Now I'm wondering what's the best way to destroy all the data on the drive so I can return it without my stuff, unreliable or not, on it.
I suppose a dd from /dev/zero to the whole disk might work - am I right? I'm not sure what block size or how many - it's a 400Gb drive....
My favorite utility for whiping a drive is DBAN: http://dban.sourceforge.net/
You can get as crazy as you want to ;-) including specifying multiple pass etc. His screenshots give a better idea of what some of the options are but so far, it's better than even some of the commercial applications they were using at my current client site.
-- Lonny
Mark Hull-Richter wrote:
Capstone (so to speak):
I booted from the Seagate CD and ran both the quick and full diagnostics on the disk. It failed them both.
Now I'm wondering what's the best way to destroy all the data on the drive so I can return it without my stuff, unreliable or not, on it.
I suppose a dd from /dev/zero to the whole disk might work - am I right? I'm not sure what block size or how many - it's a 400Gb drive....
the block size doesn't matter except for performance. use 1048576 (1MB) or something.

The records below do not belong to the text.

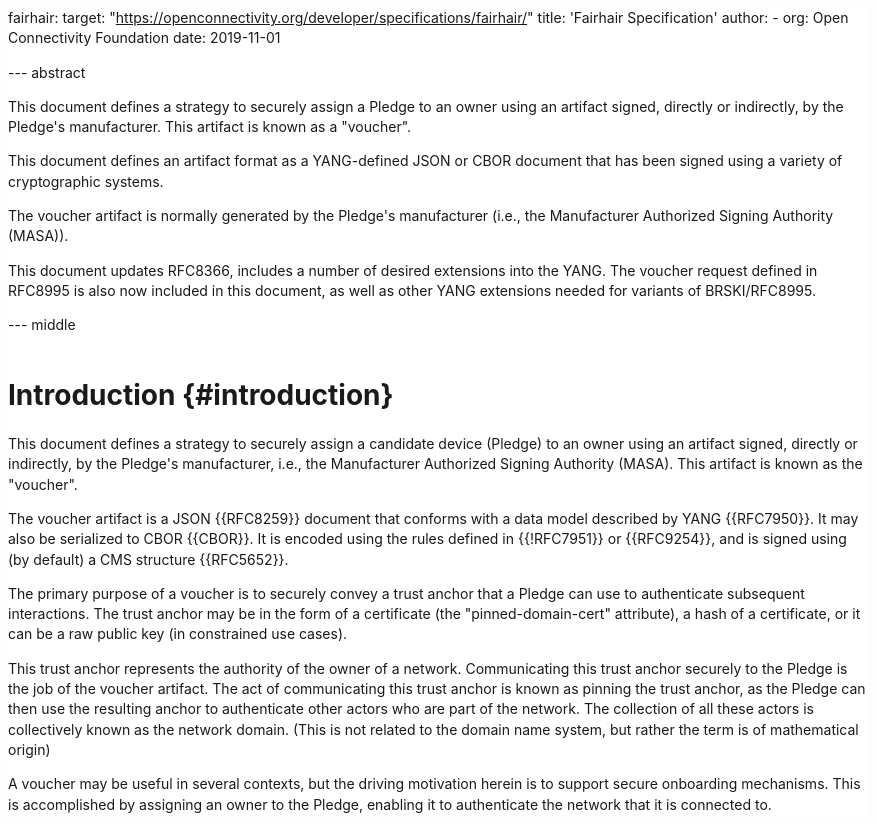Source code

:   fairhair:
    target: "https://openconnectivity.org/developer/specifications/fairhair/"
    title: 'Fairhair Specification'
    author:
    - org: Open Connectivity Foundation
    date: 2019-11-01

--- abstract


This document defines a strategy to securely assign a Pledge to an owner
using an artifact signed, directly or indirectly, by the Pledge's manufacturer.
This artifact is known as a "voucher".

This document defines an artifact format as a YANG-defined JSON or CBOR document
that has been signed using a variety of cryptographic systems.

The voucher artifact is normally generated by
the Pledge's manufacturer (i.e., the Manufacturer Authorized Signing
Authority (MASA)).

This document updates RFC8366, includes a number of desired extensions into the YANG.
The voucher request defined in RFC8995 is also now included in this document, as well as other YANG extensions needed for variants of BRSKI/RFC8995.

--- middle

# Introduction {#introduction}

This document defines a strategy to securely assign a candidate device
(Pledge) to an owner using an artifact signed, directly or indirectly,
by the Pledge's manufacturer, i.e., the Manufacturer Authorized
Signing Authority (MASA).  This artifact is known as the "voucher".

The voucher artifact is a JSON {{RFC8259}} document that
conforms with a data model described by YANG {{RFC7950}}.
It may also be serialized to CBOR {{CBOR}}.
It is encoded using the rules defined in {{!RFC7951}} or {{RFC9254}}, and
is signed using (by default) a CMS structure {{RFC5652}}.

The primary purpose of a voucher is to securely convey a trust anchor
that a Pledge can use to authenticate subsequent interactions.
The trust anchor may be in the form of a certificate (the "pinned-domain-cert" attribute), a hash of a certificate, or it can be a raw public key (in constrained use cases).

This trust anchor represents the authority of the owner of a network.
Communicating this trust anchor securely to the Pledge is the job of the voucher artifact.
The act of communicating this trust anchor is known as pinning the trust anchor, as the Pledge can then use the resulting anchor to authenticate other actors who are part of the network.
The collection of all these actors is collectively known as the network domain.
(This is not related to the domain name system, but rather the term is of mathematical origin)

A voucher may be useful in several contexts, but the driving motivation herein is to support secure onboarding mechanisms.
This is accomplished by assigning an owner to the Pledge, enabling it to authenticate the network that it is connected to.
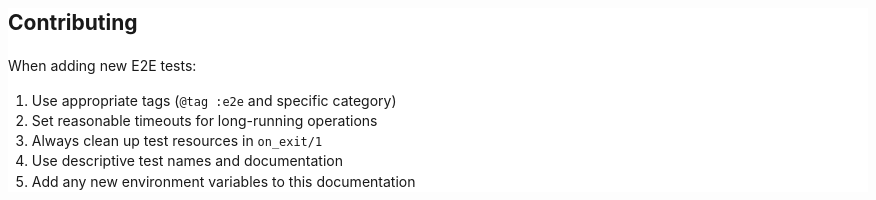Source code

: ## Contributing

When adding new E2E tests:

1. Use appropriate tags (`@tag :e2e` and specific category)
2. Set reasonable timeouts for long-running operations
3. Always clean up test resources in `on_exit/1`
4. Use descriptive test names and documentation
5. Add any new environment variables to this documentation
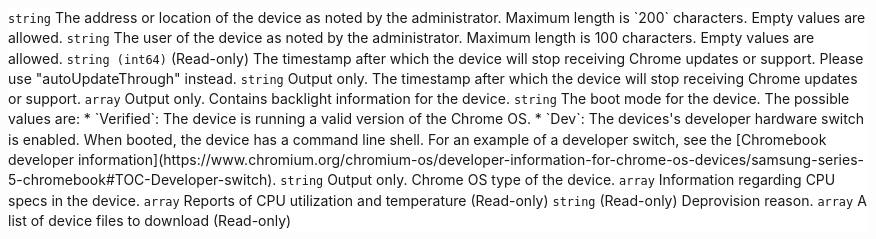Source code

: <tr>
    <td><CopyableCode code="annotatedLocation" /></td>
    <td><code>string</code></td>
    <td>The address or location of the device as noted by the administrator. Maximum length is `200` characters. Empty values are allowed.</td>
</tr>
<tr>
    <td><CopyableCode code="annotatedUser" /></td>
    <td><code>string</code></td>
    <td>The user of the device as noted by the administrator. Maximum length is 100 characters. Empty values are allowed.</td>
</tr>
<tr>
    <td><CopyableCode code="autoUpdateExpiration" /></td>
    <td><code>string (int64)</code></td>
    <td>(Read-only) The timestamp after which the device will stop receiving Chrome updates or support. Please use "autoUpdateThrough" instead.</td>
</tr>
<tr>
    <td><CopyableCode code="autoUpdateThrough" /></td>
    <td><code>string</code></td>
    <td>Output only. The timestamp after which the device will stop receiving Chrome updates or support.</td>
</tr>
<tr>
    <td><CopyableCode code="backlightInfo" /></td>
    <td><code>array</code></td>
    <td>Output only. Contains backlight information for the device.</td>
</tr>
<tr>
    <td><CopyableCode code="bootMode" /></td>
    <td><code>string</code></td>
    <td>The boot mode for the device. The possible values are: * `Verified`: The device is running a valid version of the Chrome OS. * `Dev`: The devices's developer hardware switch is enabled. When booted, the device has a command line shell. For an example of a developer switch, see the [Chromebook developer information](https://www.chromium.org/chromium-os/developer-information-for-chrome-os-devices/samsung-series-5-chromebook#TOC-Developer-switch).</td>
</tr>
<tr>
    <td><CopyableCode code="chromeOsType" /></td>
    <td><code>string</code></td>
    <td>Output only. Chrome OS type of the device.</td>
</tr>
<tr>
    <td><CopyableCode code="cpuInfo" /></td>
    <td><code>array</code></td>
    <td>Information regarding CPU specs in the device.</td>
</tr>
<tr>
    <td><CopyableCode code="cpuStatusReports" /></td>
    <td><code>array</code></td>
    <td>Reports of CPU utilization and temperature (Read-only)</td>
</tr>
<tr>
    <td><CopyableCode code="deprovisionReason" /></td>
    <td><code>string</code></td>
    <td>(Read-only) Deprovision reason.</td>
</tr>
<tr>
    <td><CopyableCode code="deviceFiles" /></td>
    <td><code>array</code></td>
    <td>A list of device files to download (Read-only)</td>
</tr>
<tr>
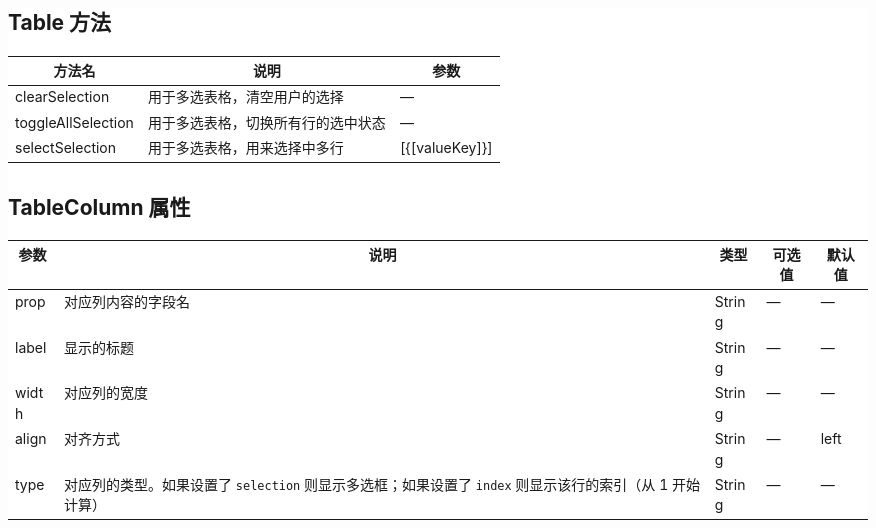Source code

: ## Table 方法

| 方法名             | 说明                               | 参数           |
| ------------------ | ---------------------------------- | -------------- |
| clearSelection     | 用于多选表格，清空用户的选择       | —              |
| toggleAllSelection | 用于多选表格，切换所有行的选中状态 | —              |
| selectSelection    | 用于多选表格，用来选择中多行       | [{[valueKey]}] |

## TableColumn 属性

| 参数  | 说明                                                                                                    | 类型   | 可选值 | 默认值 |
| ----- | ------------------------------------------------------------------------------------------------------- | ------ | ------ | ------ |
| prop  | 对应列内容的字段名                                                                                      | String | —      | —      |
| label | 显示的标题                                                                                              | String | —      | —      |
| width | 对应列的宽度                                                                                            | String | —      | —      |
| align | 对齐方式                                                                                                | String | —      | left   |
| type  | 对应列的类型。如果设置了 `selection` 则显示多选框；如果设置了 `index` 则显示该行的索引（从 1 开始计算） | String | —      | —      |
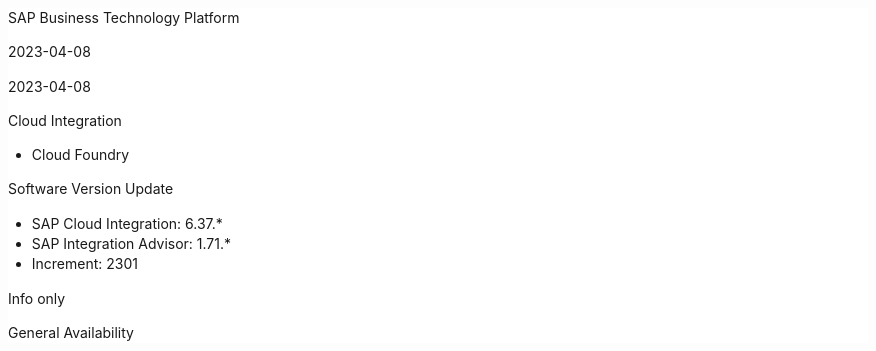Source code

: SAP Business Technology Platform



</td>
<td valign="top">

2023-04-08



</td>
<td valign="top">

2023-04-08



</td>
</tr>
<tr>
<td valign="top">

Cloud Integration



</td>
<td valign="top">

-   Cloud Foundry



</td>
<td valign="top">

Software Version Update



</td>
<td valign="top">

-   SAP Cloud Integration: 6.37.\*
-   SAP Integration Advisor: 1.71.\*
-   Increment: 2301



</td>
<td valign="top">

Info only



</td>
<td valign="top">

General Availability



</td>
<td valign="top">
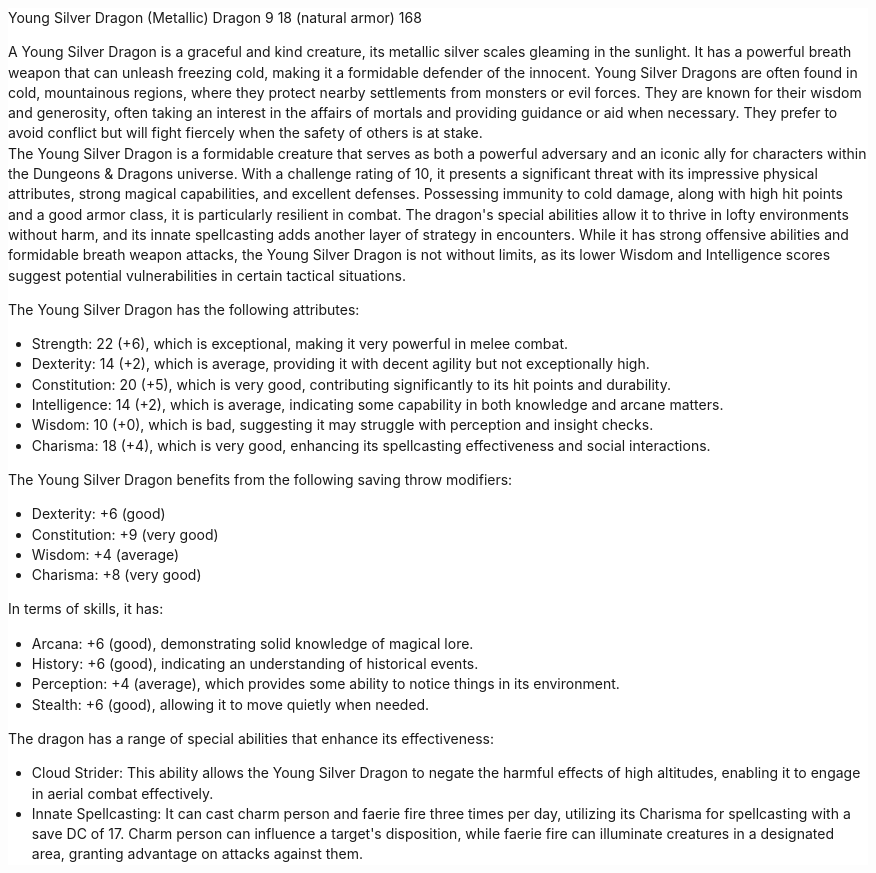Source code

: <MonsterName/>Young Silver Dragon (Metallic)</MonsterName>
<CreatureType/>Dragon</CreatureType>
<CR/>9</CR>
<AC/>18 (natural armor)</AC>
<HP/>168</HP>
<summary>A Young Silver Dragon is a graceful and kind creature, its metallic silver scales gleaming in the sunlight. It has a powerful breath weapon that can unleash freezing cold, making it a formidable defender of the innocent. Young Silver Dragons are often found in cold, mountainous regions, where they protect nearby settlements from monsters or evil forces. They are known for their wisdom and generosity, often taking an interest in the affairs of mortals and providing guidance or aid when necessary. They prefer to avoid conflict but will fight fiercely when the safety of others is at stake.</summary>

<summary>The Young Silver Dragon is a formidable creature that serves as both a powerful adversary and an iconic ally for characters within the Dungeons & Dragons universe. With a challenge rating of 10, it presents a significant threat with its impressive physical attributes, strong magical capabilities, and excellent defenses. Possessing immunity to cold damage, along with high hit points and a good armor class, it is particularly resilient in combat. The dragon's special abilities allow it to thrive in lofty environments without harm, and its innate spellcasting adds another layer of strategy in encounters. While it has strong offensive abilities and formidable breath weapon attacks, the Young Silver Dragon is not without limits, as its lower Wisdom and Intelligence scores suggest potential vulnerabilities in certain tactical situations.</summary>

<detail>

The Young Silver Dragon has the following attributes:
- Strength: 22 (+6), which is exceptional, making it very powerful in melee combat.
- Dexterity: 14 (+2), which is average, providing it with decent agility but not exceptionally high.
- Constitution: 20 (+5), which is very good, contributing significantly to its hit points and durability.
- Intelligence: 14 (+2), which is average, indicating some capability in both knowledge and arcane matters.
- Wisdom: 10 (+0), which is bad, suggesting it may struggle with perception and insight checks.
- Charisma: 18 (+4), which is very good, enhancing its spellcasting effectiveness and social interactions.

The Young Silver Dragon benefits from the following saving throw modifiers:
- Dexterity: +6 (good)
- Constitution: +9 (very good)
- Wisdom: +4 (average)
- Charisma: +8 (very good)

In terms of skills, it has:
- Arcana: +6 (good), demonstrating solid knowledge of magical lore.
- History: +6 (good), indicating an understanding of historical events.
- Perception: +4 (average), which provides some ability to notice things in its environment.
- Stealth: +6 (good), allowing it to move quietly when needed.

The dragon has a range of special abilities that enhance its effectiveness:
- Cloud Strider: This ability allows the Young Silver Dragon to negate the harmful effects of high altitudes, enabling it to engage in aerial combat effectively.
- Innate Spellcasting: It can cast charm person and faerie fire three times per day, utilizing its Charisma for spellcasting with a save DC of 17. Charm person can influence a target's disposition, while faerie fire can illuminate creatures in a designated area, granting advantage on attacks against them.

Alternately, run the seatools destructive sequential write w/ random data diagnostic, at least 2 full passes of random data will completely scramble any residual data beyond any possibility of recovery. the old DOD standard 1111, 1010, 1100, 0011, 0101, 0000 thing is obsolete, and was based on MFM/ESDI/PLL bit encoding patterns, which no longer apply to modern disks...
but, if the drives failed the diagnostics, it may not even let you write patterns over the full media.
I suppose you might explain your data destruction requirements (are these corporate policy, or government/military based, or just personal policy?) to the Seagate customer services people, and ask for their guidance. surely, they have a provision for this as it can't be uncommon... they probably won't let you physically destroy the drive, as I've heard something like 80% of drive returns are retested and turn out to be 100% AOK, and can be reformatted, 'refurbished', and put back in service.